Exercise description: Gather, from the listing beneath this task, every line holding the string "objects".
+-------+
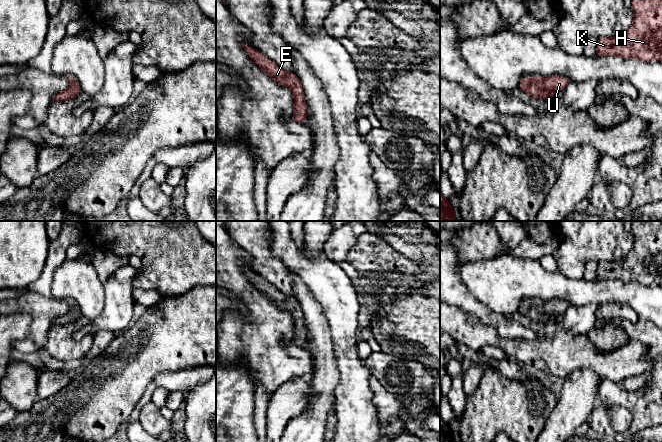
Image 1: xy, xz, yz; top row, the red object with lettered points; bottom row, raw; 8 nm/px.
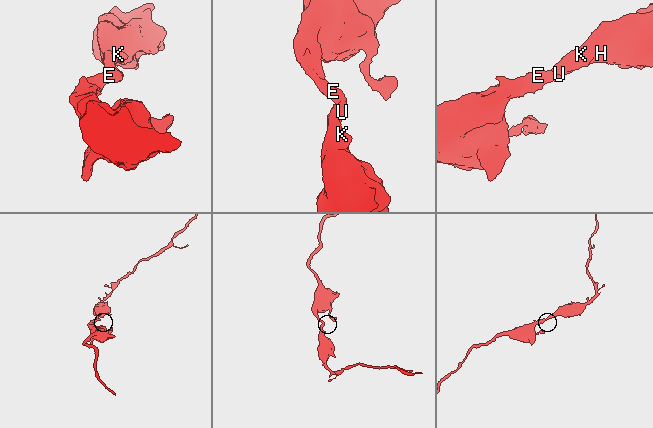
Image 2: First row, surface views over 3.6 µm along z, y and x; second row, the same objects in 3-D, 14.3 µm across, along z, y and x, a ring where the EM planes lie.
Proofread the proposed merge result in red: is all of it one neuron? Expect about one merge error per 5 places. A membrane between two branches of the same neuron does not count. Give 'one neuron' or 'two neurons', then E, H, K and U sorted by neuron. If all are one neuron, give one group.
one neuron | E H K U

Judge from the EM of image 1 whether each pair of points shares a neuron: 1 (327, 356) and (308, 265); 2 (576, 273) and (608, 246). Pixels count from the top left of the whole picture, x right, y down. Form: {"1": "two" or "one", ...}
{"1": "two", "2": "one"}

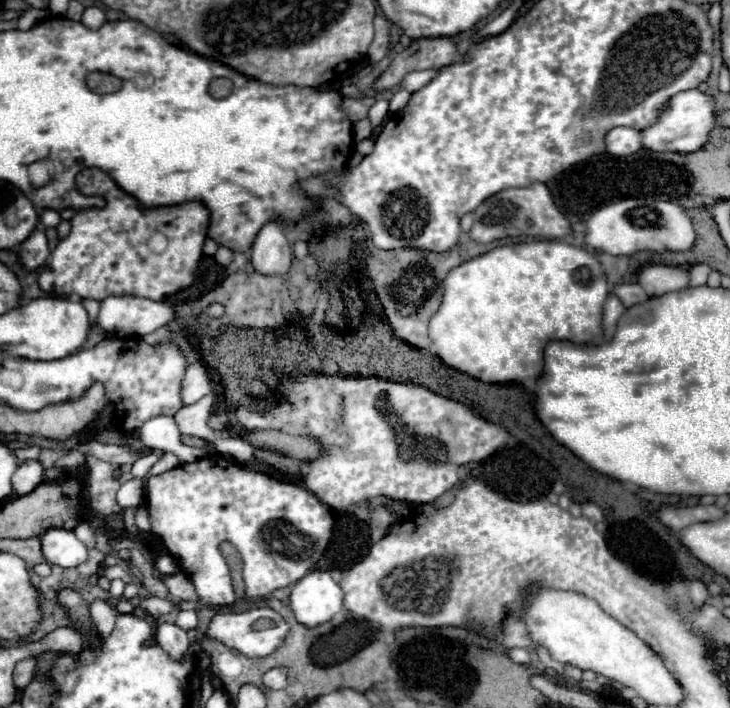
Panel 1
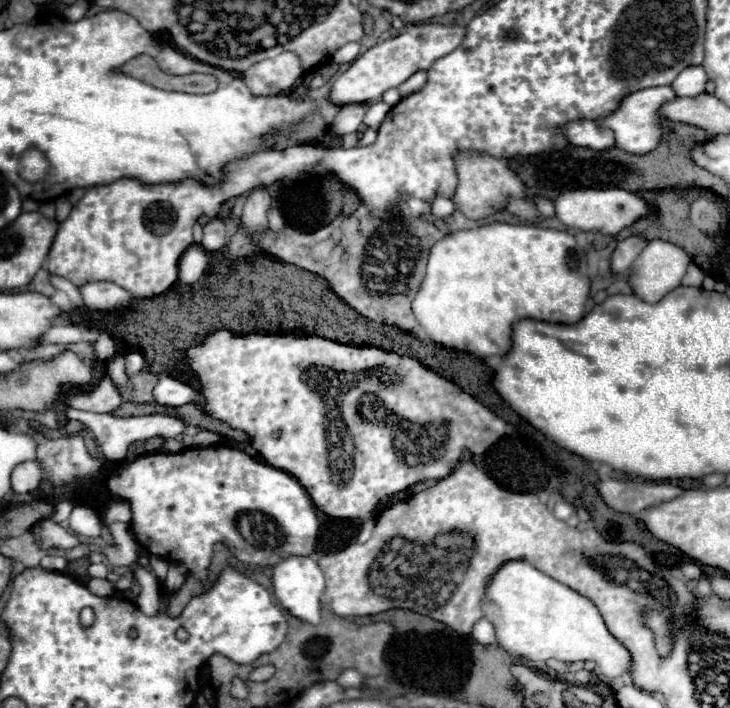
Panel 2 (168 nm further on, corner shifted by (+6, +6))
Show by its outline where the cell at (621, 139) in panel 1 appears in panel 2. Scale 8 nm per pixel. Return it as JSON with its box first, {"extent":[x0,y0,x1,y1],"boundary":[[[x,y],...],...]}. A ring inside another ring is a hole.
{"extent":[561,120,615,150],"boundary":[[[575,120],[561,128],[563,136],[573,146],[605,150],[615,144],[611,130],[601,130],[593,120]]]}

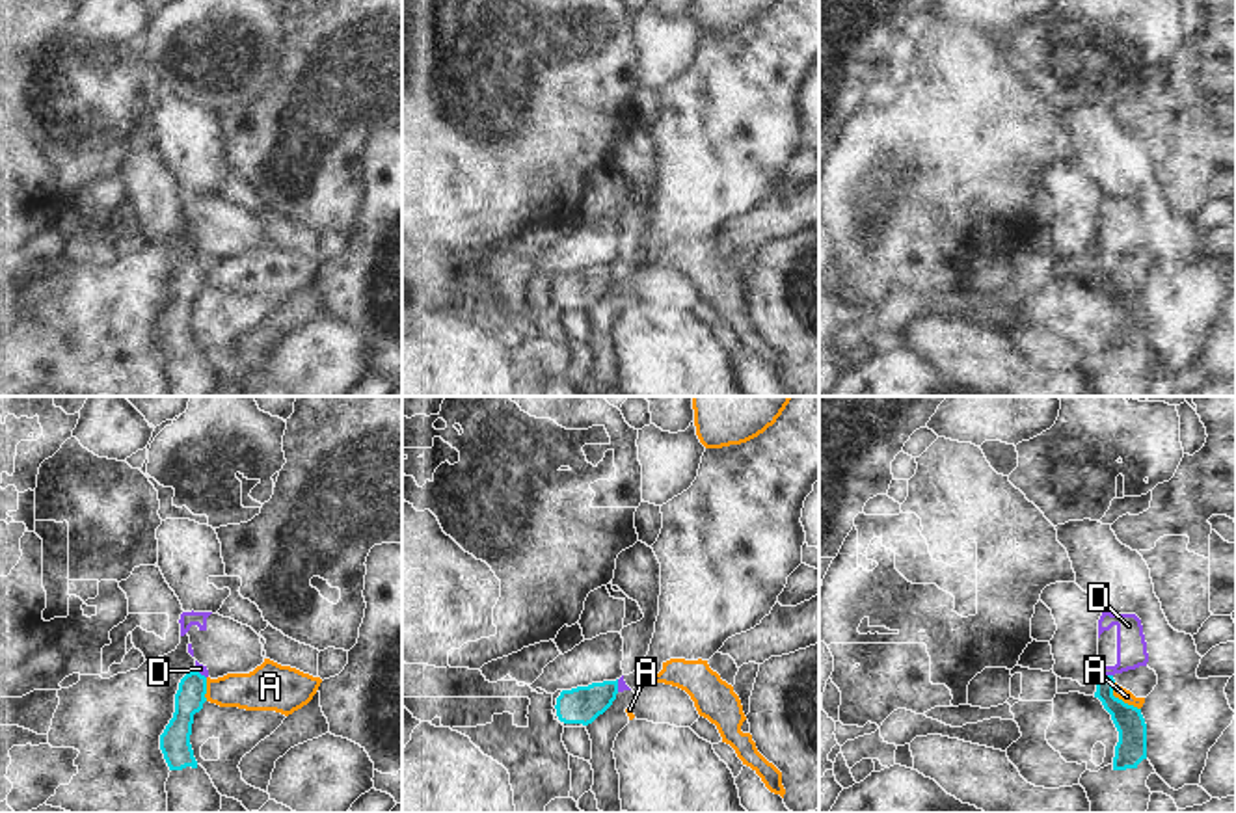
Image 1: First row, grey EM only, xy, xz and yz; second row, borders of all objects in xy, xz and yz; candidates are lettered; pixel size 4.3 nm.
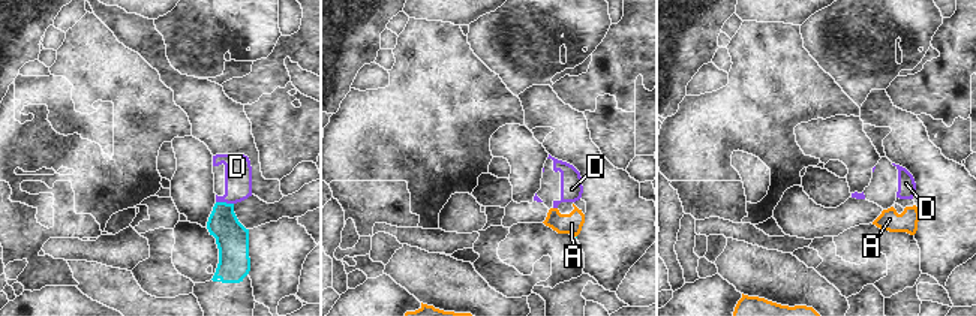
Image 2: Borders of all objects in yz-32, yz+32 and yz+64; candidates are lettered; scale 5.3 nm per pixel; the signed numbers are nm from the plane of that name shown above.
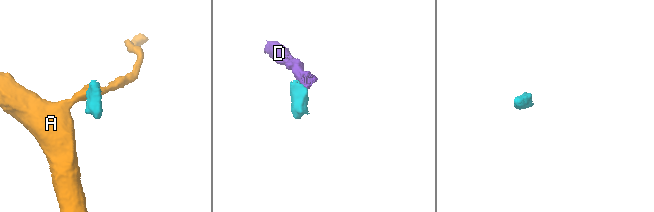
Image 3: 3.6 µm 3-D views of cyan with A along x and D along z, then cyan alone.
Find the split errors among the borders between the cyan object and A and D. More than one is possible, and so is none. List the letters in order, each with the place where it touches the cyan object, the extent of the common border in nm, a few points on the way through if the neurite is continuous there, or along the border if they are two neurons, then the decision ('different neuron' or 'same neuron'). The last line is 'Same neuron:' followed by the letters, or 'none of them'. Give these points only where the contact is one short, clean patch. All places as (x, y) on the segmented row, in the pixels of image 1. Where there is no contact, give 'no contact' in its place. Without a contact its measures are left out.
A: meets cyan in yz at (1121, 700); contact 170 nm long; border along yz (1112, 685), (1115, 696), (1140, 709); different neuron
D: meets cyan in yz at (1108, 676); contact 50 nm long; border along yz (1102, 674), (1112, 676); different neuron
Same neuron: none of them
+-------+
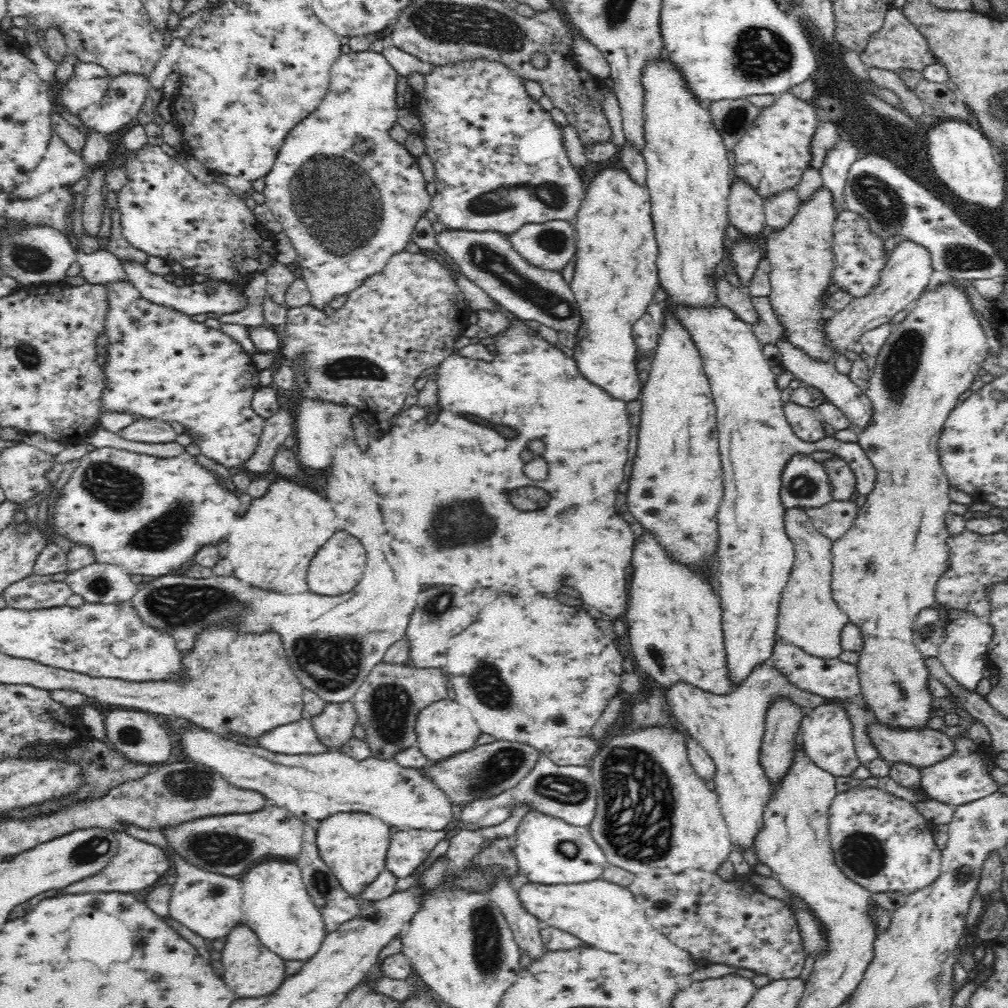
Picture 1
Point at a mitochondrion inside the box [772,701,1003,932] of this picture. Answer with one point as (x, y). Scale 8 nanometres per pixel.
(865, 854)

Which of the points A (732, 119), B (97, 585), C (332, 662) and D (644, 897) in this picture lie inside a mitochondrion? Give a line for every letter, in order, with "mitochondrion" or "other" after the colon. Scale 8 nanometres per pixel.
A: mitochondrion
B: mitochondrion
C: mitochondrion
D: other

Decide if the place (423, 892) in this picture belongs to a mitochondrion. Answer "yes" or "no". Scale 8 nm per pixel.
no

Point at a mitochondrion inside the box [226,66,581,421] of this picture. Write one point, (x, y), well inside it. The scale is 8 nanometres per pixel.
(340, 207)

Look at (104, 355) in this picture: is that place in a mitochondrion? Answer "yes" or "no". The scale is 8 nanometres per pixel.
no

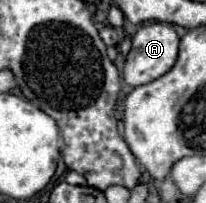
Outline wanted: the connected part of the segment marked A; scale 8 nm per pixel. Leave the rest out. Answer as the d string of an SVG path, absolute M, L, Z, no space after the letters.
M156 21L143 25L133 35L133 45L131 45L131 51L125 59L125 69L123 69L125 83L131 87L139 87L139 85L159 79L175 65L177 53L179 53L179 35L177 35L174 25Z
+-------+
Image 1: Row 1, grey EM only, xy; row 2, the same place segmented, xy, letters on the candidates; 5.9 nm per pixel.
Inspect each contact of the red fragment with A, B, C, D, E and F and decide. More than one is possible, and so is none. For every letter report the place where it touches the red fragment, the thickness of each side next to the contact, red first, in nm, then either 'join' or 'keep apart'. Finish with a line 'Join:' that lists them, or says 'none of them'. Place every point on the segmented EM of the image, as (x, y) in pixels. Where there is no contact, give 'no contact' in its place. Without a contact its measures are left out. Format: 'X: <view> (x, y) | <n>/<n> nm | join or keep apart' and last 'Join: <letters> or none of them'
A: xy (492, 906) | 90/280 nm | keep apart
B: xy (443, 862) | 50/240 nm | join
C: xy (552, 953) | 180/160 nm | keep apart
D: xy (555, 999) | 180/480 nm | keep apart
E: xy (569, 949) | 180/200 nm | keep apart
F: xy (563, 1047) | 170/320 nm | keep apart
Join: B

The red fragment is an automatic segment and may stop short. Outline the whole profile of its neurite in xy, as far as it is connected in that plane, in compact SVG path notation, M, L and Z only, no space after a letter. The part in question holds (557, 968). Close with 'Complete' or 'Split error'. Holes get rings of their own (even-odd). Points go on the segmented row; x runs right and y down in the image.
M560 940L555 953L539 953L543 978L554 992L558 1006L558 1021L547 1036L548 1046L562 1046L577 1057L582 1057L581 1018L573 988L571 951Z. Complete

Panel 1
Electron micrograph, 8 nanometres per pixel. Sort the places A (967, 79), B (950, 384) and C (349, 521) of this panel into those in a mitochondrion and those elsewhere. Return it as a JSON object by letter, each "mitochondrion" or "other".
+-------+
Answer to the problem:
Image 2: First row, surface views over 3.6 µm along z, y and x; second row, the same objects in 3-D, 14.3 µm across, along z, y and x, a ring where the EM planes lie.
Image 1: First row, grey EM only, xy, xz and yz; second row, borders of all objects in xy, xz and yz; candidates are lettered; pixel size 4.3 nm.
Image 2: Borders of all objects in yz-32, yz+32 and yz+64; candidates are lettered; scale 5.3 nm per pixel; the signed numbers are nm from the plane of that name shown above.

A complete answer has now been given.